5. In any dimension where one array had size 1 and the other array had size greater than 1, the first array behaves as if it were copied along that dimension

## Exercises

These are some exercises we propose for you to practice your NumPy's library syntax. Almost all of them can be done using ony one line.

You can find the correspondent solutions [here](Solutions.ipynb).

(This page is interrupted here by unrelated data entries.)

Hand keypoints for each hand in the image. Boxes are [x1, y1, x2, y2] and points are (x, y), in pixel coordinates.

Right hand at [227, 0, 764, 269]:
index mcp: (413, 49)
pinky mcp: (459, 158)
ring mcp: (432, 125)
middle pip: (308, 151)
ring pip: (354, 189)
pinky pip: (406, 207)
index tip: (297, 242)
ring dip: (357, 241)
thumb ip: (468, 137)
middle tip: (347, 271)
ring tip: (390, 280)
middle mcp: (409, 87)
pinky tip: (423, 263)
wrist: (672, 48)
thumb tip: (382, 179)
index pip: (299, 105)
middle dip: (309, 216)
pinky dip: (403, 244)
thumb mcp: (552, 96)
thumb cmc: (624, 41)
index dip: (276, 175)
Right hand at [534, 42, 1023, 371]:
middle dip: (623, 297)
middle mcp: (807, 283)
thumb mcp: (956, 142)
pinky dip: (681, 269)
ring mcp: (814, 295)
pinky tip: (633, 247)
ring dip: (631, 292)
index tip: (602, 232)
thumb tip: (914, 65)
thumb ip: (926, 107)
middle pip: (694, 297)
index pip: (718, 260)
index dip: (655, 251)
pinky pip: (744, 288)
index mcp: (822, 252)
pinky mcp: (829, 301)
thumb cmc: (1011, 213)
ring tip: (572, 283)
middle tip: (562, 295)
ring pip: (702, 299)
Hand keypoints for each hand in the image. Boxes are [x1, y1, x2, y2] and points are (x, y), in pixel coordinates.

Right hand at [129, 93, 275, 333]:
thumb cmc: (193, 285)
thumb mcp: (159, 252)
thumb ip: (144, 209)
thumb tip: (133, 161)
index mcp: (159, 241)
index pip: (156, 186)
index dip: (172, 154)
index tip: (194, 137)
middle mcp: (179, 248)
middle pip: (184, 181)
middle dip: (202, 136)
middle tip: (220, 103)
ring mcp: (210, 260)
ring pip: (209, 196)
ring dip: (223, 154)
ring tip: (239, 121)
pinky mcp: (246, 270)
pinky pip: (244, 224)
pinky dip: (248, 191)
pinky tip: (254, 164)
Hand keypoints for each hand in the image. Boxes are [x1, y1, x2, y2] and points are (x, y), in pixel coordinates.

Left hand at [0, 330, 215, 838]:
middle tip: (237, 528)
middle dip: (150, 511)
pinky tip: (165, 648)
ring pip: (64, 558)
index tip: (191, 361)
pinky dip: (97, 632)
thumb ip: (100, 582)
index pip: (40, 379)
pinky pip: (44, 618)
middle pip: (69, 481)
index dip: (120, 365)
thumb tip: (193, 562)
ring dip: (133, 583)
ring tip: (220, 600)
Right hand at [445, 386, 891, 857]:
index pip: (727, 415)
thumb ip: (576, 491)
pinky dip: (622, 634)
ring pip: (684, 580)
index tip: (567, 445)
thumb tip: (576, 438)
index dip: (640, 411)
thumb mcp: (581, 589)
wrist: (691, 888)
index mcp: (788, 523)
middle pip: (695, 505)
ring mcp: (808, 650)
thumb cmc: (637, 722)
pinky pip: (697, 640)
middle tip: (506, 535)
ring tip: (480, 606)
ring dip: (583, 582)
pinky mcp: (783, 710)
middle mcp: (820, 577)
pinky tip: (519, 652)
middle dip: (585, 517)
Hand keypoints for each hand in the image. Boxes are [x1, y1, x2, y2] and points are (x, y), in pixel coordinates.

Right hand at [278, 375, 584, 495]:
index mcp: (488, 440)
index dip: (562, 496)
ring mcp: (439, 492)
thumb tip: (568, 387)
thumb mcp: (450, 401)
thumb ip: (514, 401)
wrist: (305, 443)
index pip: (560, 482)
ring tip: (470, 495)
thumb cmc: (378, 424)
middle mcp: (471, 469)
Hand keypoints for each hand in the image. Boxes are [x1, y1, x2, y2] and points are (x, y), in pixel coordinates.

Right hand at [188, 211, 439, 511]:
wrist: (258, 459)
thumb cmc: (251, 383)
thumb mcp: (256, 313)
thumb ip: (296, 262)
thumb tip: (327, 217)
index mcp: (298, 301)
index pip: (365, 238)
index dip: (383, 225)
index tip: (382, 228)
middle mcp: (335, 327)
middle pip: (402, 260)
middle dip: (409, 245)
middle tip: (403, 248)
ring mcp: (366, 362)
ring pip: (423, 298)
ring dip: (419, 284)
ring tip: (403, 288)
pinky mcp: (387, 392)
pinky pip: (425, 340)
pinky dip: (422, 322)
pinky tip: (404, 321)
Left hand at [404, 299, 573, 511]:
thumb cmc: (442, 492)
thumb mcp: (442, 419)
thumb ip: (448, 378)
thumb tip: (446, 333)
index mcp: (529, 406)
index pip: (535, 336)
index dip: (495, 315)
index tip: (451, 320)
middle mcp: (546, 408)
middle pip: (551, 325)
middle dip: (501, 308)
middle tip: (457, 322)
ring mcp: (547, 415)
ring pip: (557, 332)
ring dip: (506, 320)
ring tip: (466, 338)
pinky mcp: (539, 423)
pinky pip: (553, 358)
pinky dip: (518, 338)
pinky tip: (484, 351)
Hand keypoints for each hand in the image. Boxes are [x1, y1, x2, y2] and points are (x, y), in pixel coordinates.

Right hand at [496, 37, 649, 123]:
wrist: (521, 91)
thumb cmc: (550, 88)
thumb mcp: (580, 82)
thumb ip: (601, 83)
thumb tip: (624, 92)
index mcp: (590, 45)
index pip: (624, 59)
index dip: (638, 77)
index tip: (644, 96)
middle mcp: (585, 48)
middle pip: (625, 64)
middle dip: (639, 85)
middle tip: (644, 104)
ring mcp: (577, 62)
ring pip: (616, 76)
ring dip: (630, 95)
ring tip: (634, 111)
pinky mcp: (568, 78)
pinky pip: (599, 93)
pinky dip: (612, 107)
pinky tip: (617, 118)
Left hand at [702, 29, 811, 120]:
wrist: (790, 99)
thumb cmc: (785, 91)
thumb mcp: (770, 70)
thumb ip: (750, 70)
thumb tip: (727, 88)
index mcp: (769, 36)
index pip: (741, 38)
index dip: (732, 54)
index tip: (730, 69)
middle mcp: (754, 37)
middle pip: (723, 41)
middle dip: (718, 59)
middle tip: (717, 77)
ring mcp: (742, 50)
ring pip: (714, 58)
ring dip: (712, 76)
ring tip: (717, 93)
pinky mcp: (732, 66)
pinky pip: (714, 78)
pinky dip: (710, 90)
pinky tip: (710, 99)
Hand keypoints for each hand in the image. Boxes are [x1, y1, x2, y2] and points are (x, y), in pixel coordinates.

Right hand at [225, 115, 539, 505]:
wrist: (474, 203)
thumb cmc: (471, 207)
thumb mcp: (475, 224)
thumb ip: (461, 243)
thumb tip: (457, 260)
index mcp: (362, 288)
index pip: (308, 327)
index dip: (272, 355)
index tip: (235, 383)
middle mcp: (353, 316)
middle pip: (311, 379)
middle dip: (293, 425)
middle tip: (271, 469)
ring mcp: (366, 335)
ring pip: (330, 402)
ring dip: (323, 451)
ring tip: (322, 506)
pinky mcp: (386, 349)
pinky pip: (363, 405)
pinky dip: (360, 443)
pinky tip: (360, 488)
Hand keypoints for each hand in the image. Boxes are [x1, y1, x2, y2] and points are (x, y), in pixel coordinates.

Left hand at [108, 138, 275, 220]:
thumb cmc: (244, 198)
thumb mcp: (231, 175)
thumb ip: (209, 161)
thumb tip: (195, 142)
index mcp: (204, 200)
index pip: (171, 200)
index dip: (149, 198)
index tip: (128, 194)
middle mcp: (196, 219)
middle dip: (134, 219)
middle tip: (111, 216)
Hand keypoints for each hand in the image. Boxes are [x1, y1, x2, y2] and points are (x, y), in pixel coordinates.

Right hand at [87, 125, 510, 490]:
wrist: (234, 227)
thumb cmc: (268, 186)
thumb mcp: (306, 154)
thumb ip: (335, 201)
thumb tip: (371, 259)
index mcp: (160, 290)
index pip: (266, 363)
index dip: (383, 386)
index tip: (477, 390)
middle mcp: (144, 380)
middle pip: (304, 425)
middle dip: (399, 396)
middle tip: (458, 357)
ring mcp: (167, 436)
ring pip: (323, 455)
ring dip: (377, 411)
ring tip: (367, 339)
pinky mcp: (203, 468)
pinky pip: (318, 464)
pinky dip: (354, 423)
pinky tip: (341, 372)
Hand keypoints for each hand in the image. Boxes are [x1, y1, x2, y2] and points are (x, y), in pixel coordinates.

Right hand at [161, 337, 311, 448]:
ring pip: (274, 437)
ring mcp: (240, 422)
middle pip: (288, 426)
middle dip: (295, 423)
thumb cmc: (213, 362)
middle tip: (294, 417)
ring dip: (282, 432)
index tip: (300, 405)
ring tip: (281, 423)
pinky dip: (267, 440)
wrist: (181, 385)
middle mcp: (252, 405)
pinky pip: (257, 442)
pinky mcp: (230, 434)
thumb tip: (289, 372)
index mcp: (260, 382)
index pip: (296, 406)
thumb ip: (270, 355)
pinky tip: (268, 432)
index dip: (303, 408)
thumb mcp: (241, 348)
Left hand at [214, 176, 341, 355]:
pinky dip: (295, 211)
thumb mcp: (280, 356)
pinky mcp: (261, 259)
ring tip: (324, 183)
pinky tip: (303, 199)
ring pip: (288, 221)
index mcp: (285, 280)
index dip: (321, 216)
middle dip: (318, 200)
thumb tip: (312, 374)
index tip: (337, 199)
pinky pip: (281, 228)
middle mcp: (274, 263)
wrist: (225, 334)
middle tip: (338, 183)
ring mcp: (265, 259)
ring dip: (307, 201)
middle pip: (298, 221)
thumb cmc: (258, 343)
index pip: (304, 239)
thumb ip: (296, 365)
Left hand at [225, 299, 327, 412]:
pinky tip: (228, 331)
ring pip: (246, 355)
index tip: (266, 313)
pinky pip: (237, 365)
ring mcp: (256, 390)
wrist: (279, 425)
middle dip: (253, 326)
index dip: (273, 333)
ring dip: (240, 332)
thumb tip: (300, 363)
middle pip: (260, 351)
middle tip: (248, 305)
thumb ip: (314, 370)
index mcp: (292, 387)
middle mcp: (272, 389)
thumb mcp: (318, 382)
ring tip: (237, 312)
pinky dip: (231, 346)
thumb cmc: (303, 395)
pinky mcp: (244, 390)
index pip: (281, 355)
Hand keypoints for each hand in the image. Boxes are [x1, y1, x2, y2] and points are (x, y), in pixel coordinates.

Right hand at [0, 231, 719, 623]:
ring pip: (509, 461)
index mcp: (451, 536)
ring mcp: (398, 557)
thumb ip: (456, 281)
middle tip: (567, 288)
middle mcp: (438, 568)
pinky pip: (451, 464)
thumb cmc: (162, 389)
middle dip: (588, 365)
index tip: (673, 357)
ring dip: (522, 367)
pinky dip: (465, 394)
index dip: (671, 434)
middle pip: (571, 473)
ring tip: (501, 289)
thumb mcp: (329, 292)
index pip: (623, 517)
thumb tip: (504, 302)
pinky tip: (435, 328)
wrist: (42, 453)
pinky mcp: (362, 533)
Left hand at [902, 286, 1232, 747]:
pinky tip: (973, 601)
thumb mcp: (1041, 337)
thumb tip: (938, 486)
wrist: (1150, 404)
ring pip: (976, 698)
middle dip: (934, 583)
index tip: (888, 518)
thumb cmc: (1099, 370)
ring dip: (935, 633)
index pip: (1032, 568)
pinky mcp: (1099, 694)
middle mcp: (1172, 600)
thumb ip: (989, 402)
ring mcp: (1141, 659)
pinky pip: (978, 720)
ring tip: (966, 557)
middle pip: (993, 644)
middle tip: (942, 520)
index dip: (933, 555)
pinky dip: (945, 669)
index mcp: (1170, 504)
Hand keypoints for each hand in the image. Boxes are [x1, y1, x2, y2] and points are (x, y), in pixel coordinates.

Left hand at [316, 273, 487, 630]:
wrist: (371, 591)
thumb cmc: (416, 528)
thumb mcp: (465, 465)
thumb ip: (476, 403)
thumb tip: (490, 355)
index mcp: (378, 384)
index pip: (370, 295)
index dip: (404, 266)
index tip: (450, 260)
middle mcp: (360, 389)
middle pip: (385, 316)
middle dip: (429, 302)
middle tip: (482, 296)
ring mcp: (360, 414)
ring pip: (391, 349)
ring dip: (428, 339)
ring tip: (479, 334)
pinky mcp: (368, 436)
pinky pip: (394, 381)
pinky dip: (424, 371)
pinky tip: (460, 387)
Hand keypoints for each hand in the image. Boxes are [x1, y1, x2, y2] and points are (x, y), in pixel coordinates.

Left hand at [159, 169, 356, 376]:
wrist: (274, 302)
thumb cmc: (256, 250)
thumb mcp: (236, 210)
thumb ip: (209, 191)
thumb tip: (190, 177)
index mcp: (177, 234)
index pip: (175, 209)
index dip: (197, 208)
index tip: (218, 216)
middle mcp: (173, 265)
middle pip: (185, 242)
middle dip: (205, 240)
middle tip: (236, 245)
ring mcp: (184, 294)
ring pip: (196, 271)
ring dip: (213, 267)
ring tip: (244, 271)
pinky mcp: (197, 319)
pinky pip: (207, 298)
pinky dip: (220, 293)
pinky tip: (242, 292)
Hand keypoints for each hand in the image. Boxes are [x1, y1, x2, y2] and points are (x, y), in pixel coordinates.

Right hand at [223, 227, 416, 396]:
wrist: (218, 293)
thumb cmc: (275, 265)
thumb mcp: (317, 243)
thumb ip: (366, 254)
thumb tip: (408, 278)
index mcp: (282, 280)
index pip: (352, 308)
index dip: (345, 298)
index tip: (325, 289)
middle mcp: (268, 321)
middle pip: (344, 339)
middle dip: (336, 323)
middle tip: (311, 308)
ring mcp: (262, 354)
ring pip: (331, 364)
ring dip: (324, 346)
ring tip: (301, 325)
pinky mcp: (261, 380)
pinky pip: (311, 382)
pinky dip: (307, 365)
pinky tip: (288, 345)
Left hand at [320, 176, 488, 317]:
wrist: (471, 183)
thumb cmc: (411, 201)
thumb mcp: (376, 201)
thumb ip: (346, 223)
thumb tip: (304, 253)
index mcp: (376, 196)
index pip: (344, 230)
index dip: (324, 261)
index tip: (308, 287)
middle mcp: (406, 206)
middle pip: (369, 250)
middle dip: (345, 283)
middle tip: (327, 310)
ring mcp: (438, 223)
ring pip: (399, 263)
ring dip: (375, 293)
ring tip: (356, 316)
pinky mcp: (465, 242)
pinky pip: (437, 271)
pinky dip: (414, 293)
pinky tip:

1. Create a vector of length 10 with values evenly distributed between 5 and 50.
2. Create an array of shape (3, 2) filled with the number 5.
3. Convert the values of Fahrenheit degrees stored in `[0, 12, 45, 34, 99]` into Centigrade degrees. 
4. Get the indices of the elements that are bigger than 10 in `[[0, 10, 20], [20, 30, 40]]`.
5. Change the shape of `[1, 2, 3, 4, 5, 6]` to (3, 2) and select its first two rows.
6. Calculate the inner product of `[4, 5]` and `[7, 10]`.
7. Calculate the normalized vector perpendicular to `[1, 5, 3]` and `[8, 4, 2]`.
8. Subtract `[1, 0, 3]` from each row of the array `[[0, 0, 0], [1, 2, 3], [4, 5, 6]]` using broadcasting.

## Challenge

1. Suppose you have the following vectors `[1, 2, 3]` and `[8, 0, 4]`.
2. Calculate a vector perpendicular to them.
3. Rotate it by 45º degrees around the X axis.
4. Scale it by 150% in the Z axis.
5. Translate it by 10 units in the Y axis.
6. Check what's the biggest coordinate value of the resulting vector. 
7. Create a vector with that same number of evenly spaced values (between 0 and 100) and sum the first half of them.